Passage provided
“Don’t even begin to think that I have come to do away with the Law and the Prophets. I haven’t come to do away with them but to fulfill them. I say to you very seriously that as long as heaven and earth exist, neither the smallest letter nor even the smallest stroke of a pen will be erased from the Law until everything there becomes a reality. Therefore, whoever ignores one of the least of these commands and teaches others to do the same will be called the lowest in the kingdom of heaven. But whoever keeps these commands and teaches people to keep them will be called great in the kingdom of heaven. I say to you that unless your righteousness is greater than the righteousness of the legal experts and , the Pharisees, you will never enter the kingdom of heaven (Matthew 5:17-20, Common English Bible).
Somewhere on one of my many bookshelves I have a book titled, The Hard Sayings of Jesus. Today’s lesson is beyond one of the hard sayings of Jesus. This one is all but impossible. Maybe it should fit into a sequel book “The Really, Really, Really Hard Sayings of Jesus.”
Think about it this way. I love to play the guitar. I didn’t say I played it well, but that I love to play. I also enjoy playing with other people. I particularly like to play with people who play a little better than I play. They challenge me to be even better, to practice more and to get better.
I was reading online recently and Rolling Stone came out with their list of the top 100 guitarists of all time. The late Jimi Hendrix was number 1. Number 100 went to Lindsey Buckingham who was lead guitarist for Fleetwood Mac. If I were to sit down and try to play with either of these guys or the 98 others in between, I wouldn’t feel inspired. After I got past my sense of awe, I might just give up playing the guitar period. No matter how good I might learn to play in the future, I will never the guitar riff of Johnny B. Goode to the quality of Chuck Berry (number 7 on the Rolling Stone list). To even try would be nothing more than frustrating.

Study material
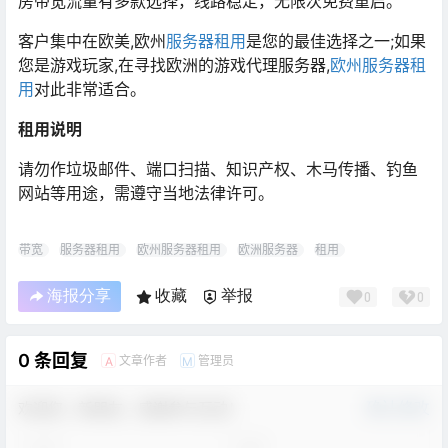
房带宽流量有多款选择，线路稳定，无限次免费重启。
客户集中在欧美,欧州
服务器租用
是您的最佳选择之一;如果
您是游戏玩家,在寻找欧洲的游戏代理服务器,
欧州服务器租
用
对此非常适合。
租用说明
请勿作垃圾邮件、端口扫描、知识产权、木马传播、钓鱼
网站等用途，需遵守当地法律许可。
带宽
服务器租用
欧州服务器租用
欧洲服务器
租用
海报分享
收藏
举报
0
0
0 条回复
文章作者
管理员
A
M
欢迎您，新朋友，感谢参与互动！
确认修改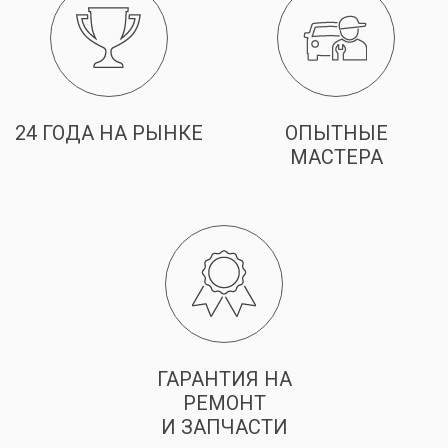
24 ГОДА НА РЫНКЕ
ОПЫТНЫЕ
МАСТЕРА
ГАРАНТИЯ НА
РЕМОНТ
И ЗАПЧАСТИ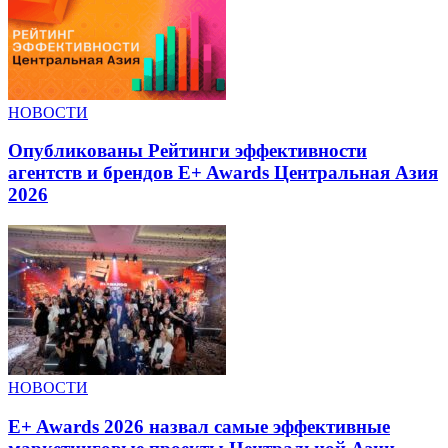
НОВОСТИ
Опубликованы Рейтинги эффективности
агентств и брендов E+ Awards Центральная Азия
2026
НОВОСТИ
E+ Awards 2026 назвал самые эффективные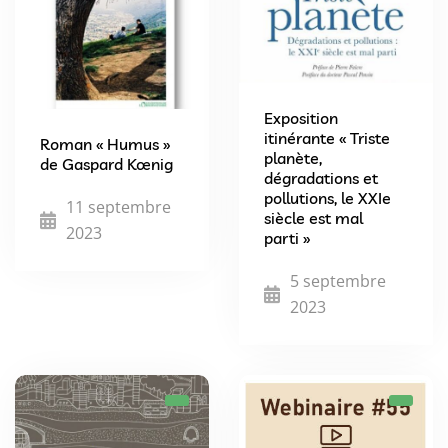
Exposition
itinérante « Triste
Roman « Humus »
planète,
de Gaspard Kœnig
dégradations et
pollutions, le XXIe
11 septembre
siècle est mal
2023
parti »
5 septembre
2023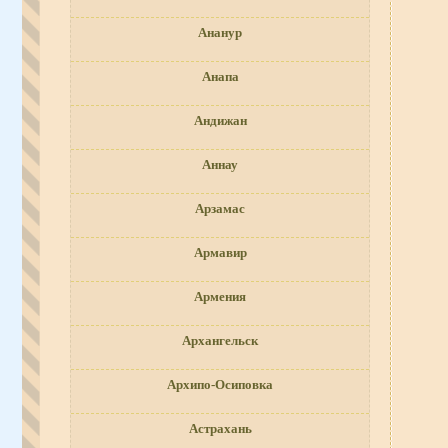
Ананур
Анапа
Андижан
Аннау
Арзамас
Армавир
Армения
Архангельск
Архипо-Осиповка
Астрахань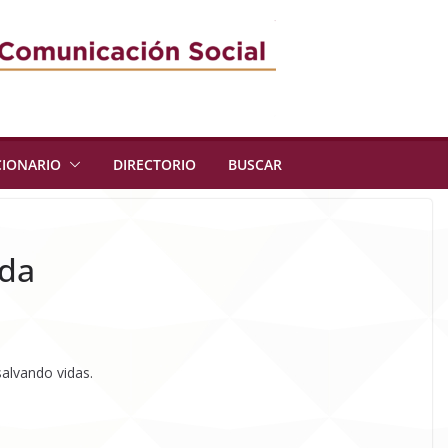
CIONARIO
DIRECTORIO
BUSCAR
ida
alvando vidas.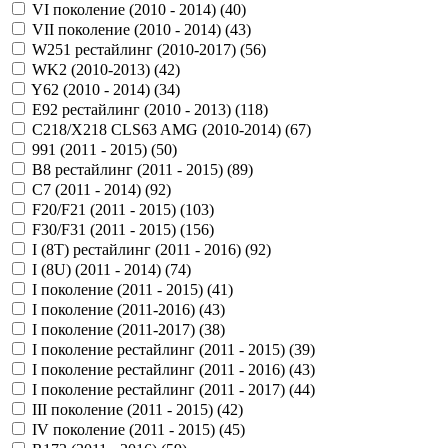
VI поколение (2010 - 2014) (
40
)
VII поколение (2010 - 2014) (
43
)
W251 рестайлинг (2010-2017) (
56
)
WK2 (2010-2013) (
42
)
Y62 (2010 - 2014) (
34
)
Е92 рестайлинг (2010 - 2013) (
118
)
С218/X218 CLS63 AMG (2010-2014) (
67
)
991 (2011 - 2015) (
50
)
B8 рестайлинг (2011 - 2015) (
89
)
C7 (2011 - 2014) (
92
)
F20/F21 (2011 - 2015) (
103
)
F30/F31 (2011 - 2015) (
156
)
I (8T) рестайлинг (2011 - 2016) (
92
)
I (8U) (2011 - 2014) (
74
)
I поколение (2011 - 2015) (
41
)
I поколение (2011-2016) (
43
)
I поколение (2011-2017) (
38
)
I поколение рестайлинг (2011 - 2015) (
39
)
I поколение рестайлинг (2011 - 2016) (
43
)
I поколение рестайлинг (2011 - 2017) (
44
)
III поколение (2011 - 2015) (
42
)
IV поколение (2011 - 2015) (
45
)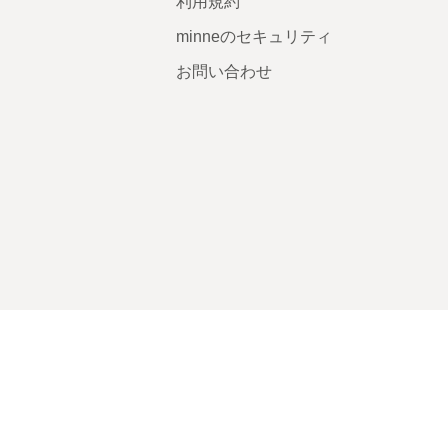
利用規約
minneのセキュリティ
お問い合わせ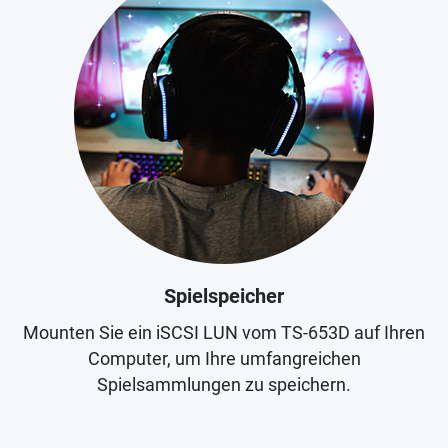
Spielspeicher
Mounten Sie ein iSCSI LUN vom TS-653D auf Ihren
Computer, um Ihre umfangreichen
Spielsammlungen zu speichern.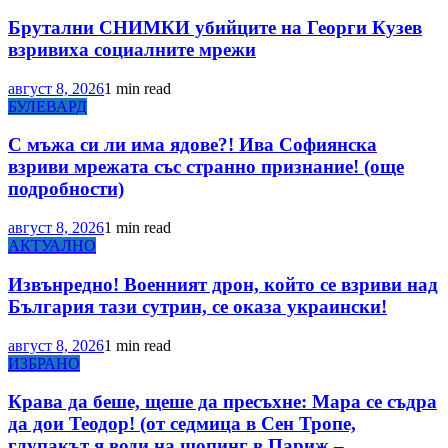
Брутални СНИМКИ убийците на Георги Кузев
взривиха социалните мрежи
август 8, 2026
1 min read
БУЛЕВАРД
С мъжа си ли има ядове?! Ива Софиянска
взриви мрежата със странно признание! (още
подробности)
август 8, 2026
1 min read
АКТУАЛНО
Извънредно! Военният дрон, който се взриви над
България тази сутрин, се оказа украински!
август 8, 2026
1 min read
ИЗБРАНО
Крава да беше, щеше да пресъхне: Мара се съдра
да дои Теодор! (от седмица в Сен Тропе,
глупакът я води на шопинг в Париж –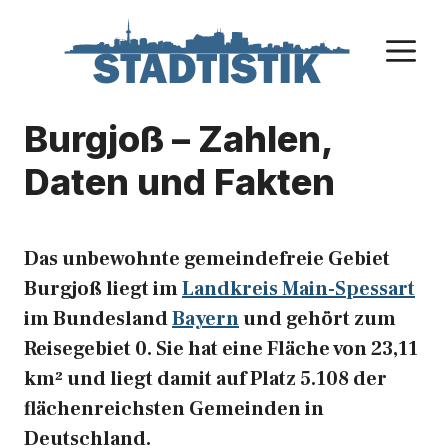
Zum
Inhalt
M
springen
Burgjoß – Zahlen,
Daten und Fakten
Das unbewohnte gemeindefreie Gebiet
Burgjoß liegt im
Landkreis Main-Spessart
im Bundesland
Bayern
und gehört zum
Reisegebiet 0. Sie hat eine Fläche von 23,11
km² und liegt damit auf Platz 5.108 der
flächenreichsten Gemeinden in
Deutschland.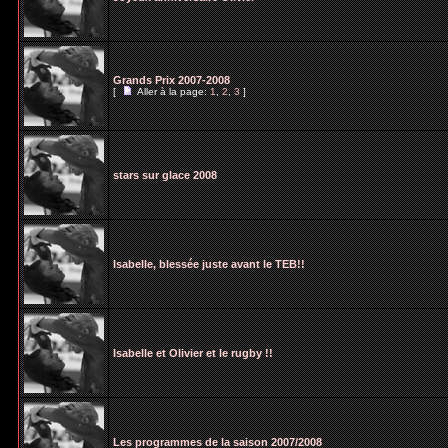
Grands Prix 2007-2008
[
Aller à la page:
1
,
2
,
3
]
stars sur glace 2008
Isabelle, blessée juste avant le TEB!!
Isabelle et Olivier et le rugby !!
Les programmes de la saison 2007/2008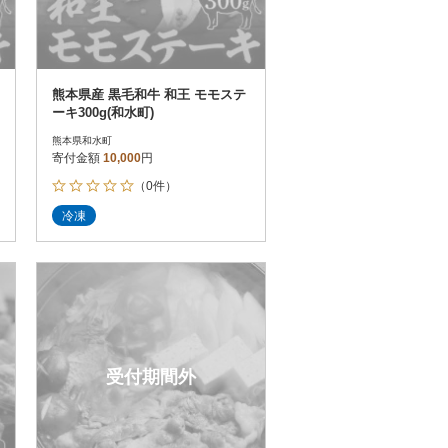
熊本県産 黒毛和牛 和王 モモステ
ーキ300g(和水町)
熊本県和水町
寄付金額
10,000
円
（0件）
冷凍
受付期間外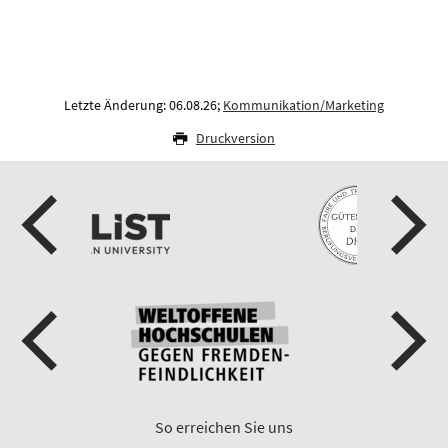
Letzte Änderung: 06.08.26;
Kommunikation/Marketing
Druckversion
So erreichen Sie uns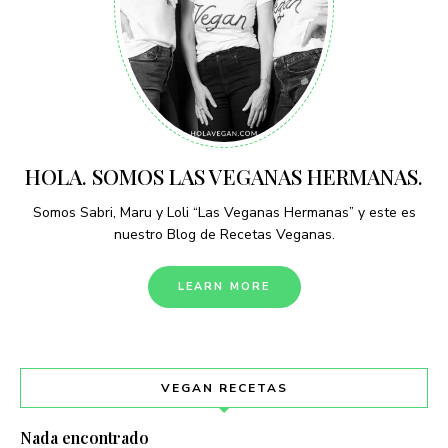
HOLA. SOMOS LAS VEGANAS HERMANAS.
Somos Sabri, Maru y Loli “Las Veganas Hermanas” y este es
nuestro Blog de Recetas Veganas.
LEARN MORE
VEGAN RECETAS
Nada encontrado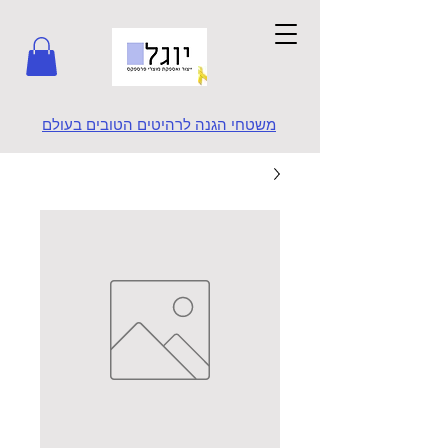
משטחי הגנה לרהיטים הטובים בעולם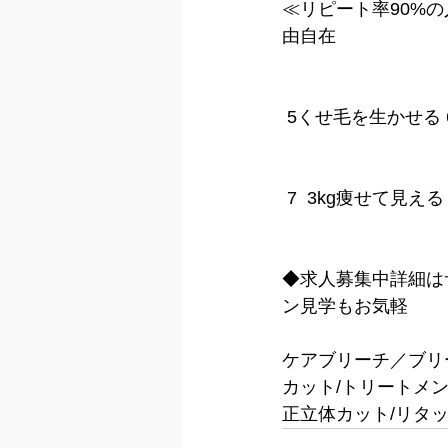
≪リピート率90%の
由自在
 5くせ毛を生かせる
 7  3kg痩せて見
◆求人募集中詳細は
ン見学もお気軽
ケアブリーチ／ブリ
カット/トリートメン
正立体カット/リタッチ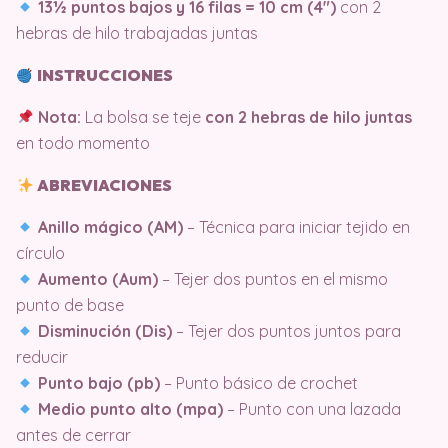
13½ puntos bajos y 16 filas = 10 cm (4″)
con 2
hebras de hilo trabajadas juntas
INSTRUCCIONES
Nota:
La bolsa se teje
con 2 hebras de hilo juntas
en todo momento
ABREVIACIONES
Anillo mágico (AM)
– Técnica para iniciar tejido en
círculo
Aumento (Aum)
– Tejer dos puntos en el mismo
punto de base
Disminución (Dis)
– Tejer dos puntos juntos para
reducir
Punto bajo (pb)
– Punto básico de crochet
Medio punto alto (mpa)
– Punto con una lazada
antes de cerrar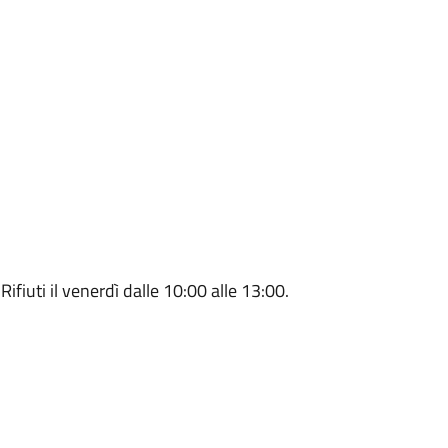
ifiuti il venerdì dalle 10:00 alle 13:00.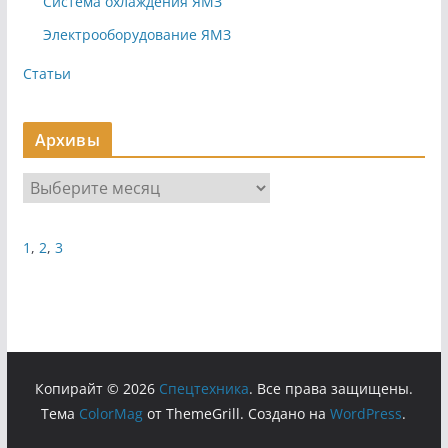
Система охлаждения ЯМЗ
Электрооборудование ЯМЗ
Статьи
Архивы
А
р
х
1
,
2
,
3
и
в
ы
Копирайт © 2026
Cпецтехника
. Все права защищены.
Тема
ColorMag
от ThemeGrill. Создано на
WordPress
.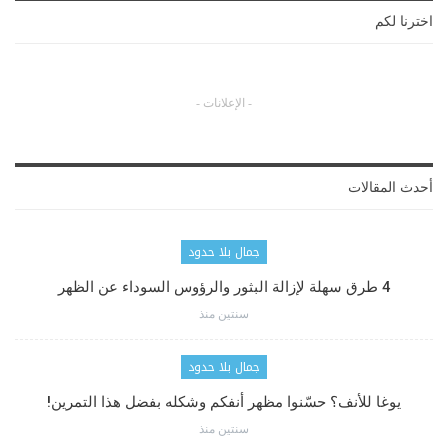
اخترنا لكم
- الإعلانات -
أحدث المقالات
جمال بلا حدود
4 طرق سهلة لإزالة البثور والرؤوس السوداء عن الظهر
سنتين منذ
جمال بلا حدود
يوغا للأنف؟ حسّنوا مظهر أنفكم وشكله بفضل هذا التمرين!
سنتين منذ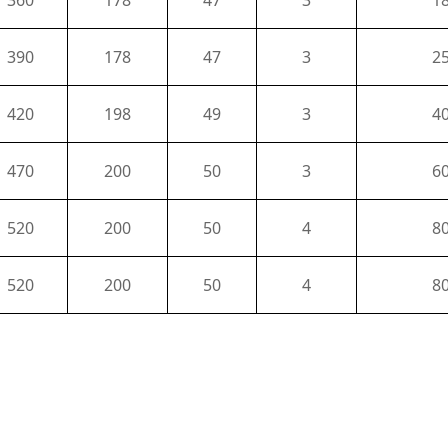
360
178
47
3
1
390
178
47
3
2
420
198
49
3
4
470
200
50
3
6
520
200
50
4
8
520
200
50
4
8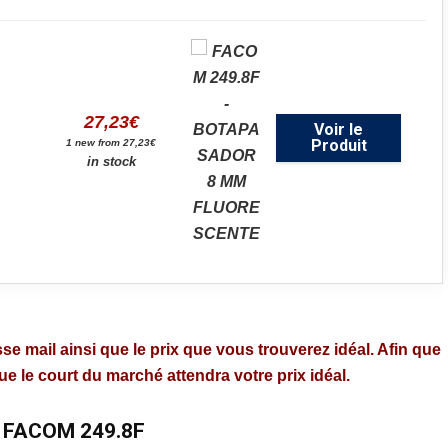
27,23
€
Voir le
Produit
1 new from 27,23€
in stock
se mail ainsi que le prix que vous trouverez idéal. Afin que
 le court du marché attendra votre prix idéal.
 FACOM 249.8F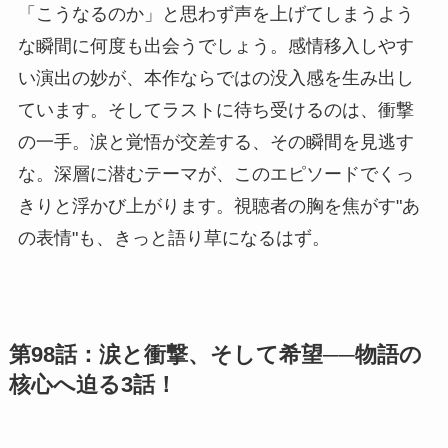
「こうなるのか」と思わず声を上げてしまうよう
な瞬間に何度も出会うでしょう。感情移入しやす
い演出の妙が、本作ならではの没入感を生み出し
ています。そしてラストに待ち受けるのは、衝撃
の一手。涙と覚悟が交差する、その瞬間を見逃す
な。深層に潜むテーマが、このエピソードでくっ
きりと浮かび上がります。視聴者の胸を焦がす"あ
の表情"も、きっと語り草になるはず。
第98話：涙と衝撃、そして希望──物語の
核心へ迫る3話！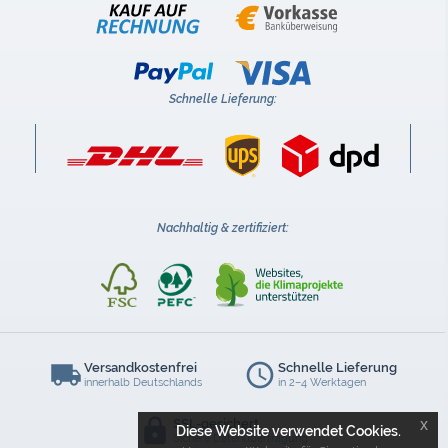
Schnelle Lieferung:
Nachhaltig & zertifiziert:
Versandkostenfrei
Schnelle Lieferung
innerhalb Deutschlands
in 2–4 Werktagen
x
SSL-gesichert
Diese Website verwendet Cookies.
Sichere Datenübertragung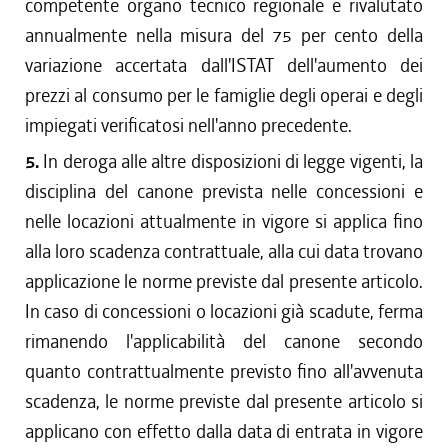
competente organo tecnico regionale e rivalutato
annualmente nella misura del 75 per cento della
variazione accertata dall'ISTAT dell'aumento dei
prezzi al consumo per le famiglie degli operai e degli
impiegati verificatosi nell'anno precedente.
5.
In deroga alle altre disposizioni di legge vigenti, la
disciplina del canone prevista nelle concessioni e
nelle locazioni attualmente in vigore si applica fino
alla loro scadenza contrattuale, alla cui data trovano
applicazione le norme previste dal presente articolo.
In caso di concessioni o locazioni già scadute, ferma
rimanendo l'applicabilità del canone secondo
quanto contrattualmente previsto fino all'avvenuta
scadenza, le norme previste dal presente articolo si
applicano con effetto dalla data di entrata in vigore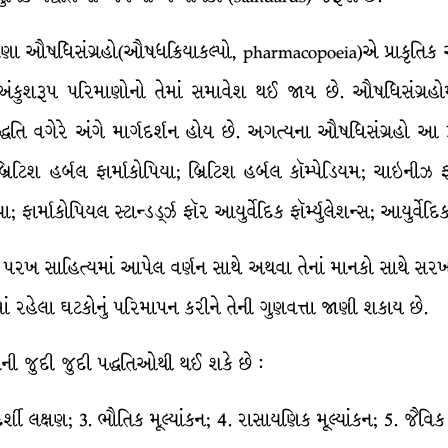
ણા ઔષધિસંગ્રહો(ઔષધક્રિયાકલ્પો, pharmacopoeia)એ પ્રાકૃતિક 
કુશરૂપ પરિમાણોનો તેમાં સમાવેશ થઈ જાય છે. ઔષધિસંગ્રહોમ
પદ્ધતિ વગેરે અંગે માર્ગદર્શન હોય છે. અગત્યના ઔષધિસંગ્રહો આ પ્
બ્રિટિશ હર્બલ ફાર્માકોપિયા; બ્રિટિશ હર્બલ કૉમ્પેડિયમ; ચાઇનીઝ ફા
ા; ફાર્માકોપિયલ સ્ટાન્ડર્ડ્ઝ ફૉર આયુર્વેદિક ફૉર્મ્યુલેશન્સ; આયુર્વેદ
ી પરખ સાહિત્યમાં આપેલ વર્ણન સાથે અથવા તેનાં માનકો સાથે સર
 રહેલા ઘટકોનું પરિમાપન કરીને તેની ગુણવત્તા જાણી શકાય છે.
ેની જુદી જુદી પદ્ધતિઓથી થઈ શકે છે :
ર્શી લક્ષણ; 3. ભૌતિક મૂલ્યાંકન; 4. રાસાયણિક મૂલ્યાંકન; 5. જૈવિક 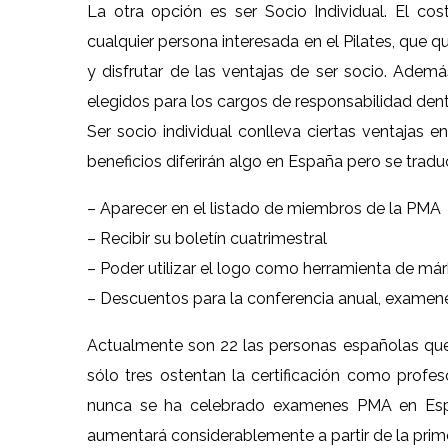
La otra opción es ser Socio Individual. El cos
cualquier persona interesada en el Pilates, que q
y disfrutar de las ventajas de ser socio. Ademá
elegidos para los cargos de responsabilidad dent
Ser socio individual conlleva ciertas ventajas e
beneficios diferirán algo en España pero se tra
– Aparecer en el listado de miembros de la PMA
– Recibir su boletín cuatrimestral
– Poder utilizar el logo como herramienta de már
– Descuentos para la conferencia anual, examene
Actualmente son 22 las personas españolas que 
sólo tres ostentan la certificación como profes
nunca se ha celebrado examenes PMA en Espa
aumentará considerablemente a partir de la prim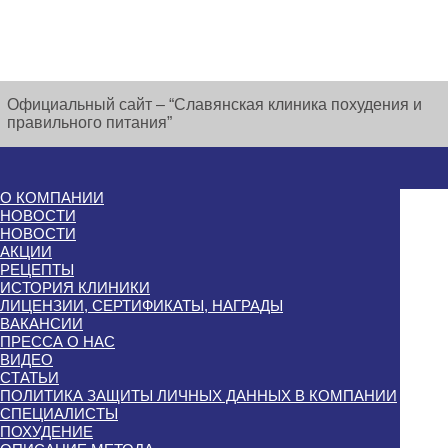
Официальный сайт – “Славянская клиника похудения и
правильного питания”
О КОМПАНИИ
НОВОСТИ
НОВОСТИ
АКЦИИ
РЕЦЕПТЫ
ИСТОРИЯ КЛИНИКИ
ЛИЦЕНЗИИ, СЕРТИФИКАТЫ, НАГРАДЫ
ВАКАНСИИ
ПРЕССА О НАС
ВИДЕО
СТАТЬИ
ПОЛИТИКА ЗАЩИТЫ ЛИЧНЫХ ДАННЫХ В КОМПАНИИ
СПЕЦИАЛИСТЫ
ПОХУДЕНИЕ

Work request
Can you return the part of the sermon that opens with the words containing "I was reading" and closes with "more than frustrating.", copied word for word? You won't need the data here.

Answer area
I was reading online recently and Rolling Stone came out with their list of the top 100 guitarists of all time. The late Jimi Hendrix was number 1. Number 100 went to Lindsey Buckingham who was lead guitarist for Fleetwood Mac. If I were to sit down and try to play with either of these guys or the 98 others in between, I wouldn’t feel inspired. After I got past my sense of awe, I might just give up playing the guitar period. No matter how good I might learn to play in the future, I will never the guitar riff of Johnny B. Goode to the quality of Chuck Berry (number 7 on the Rolling Stone list). To even try would be nothing more than frustrating.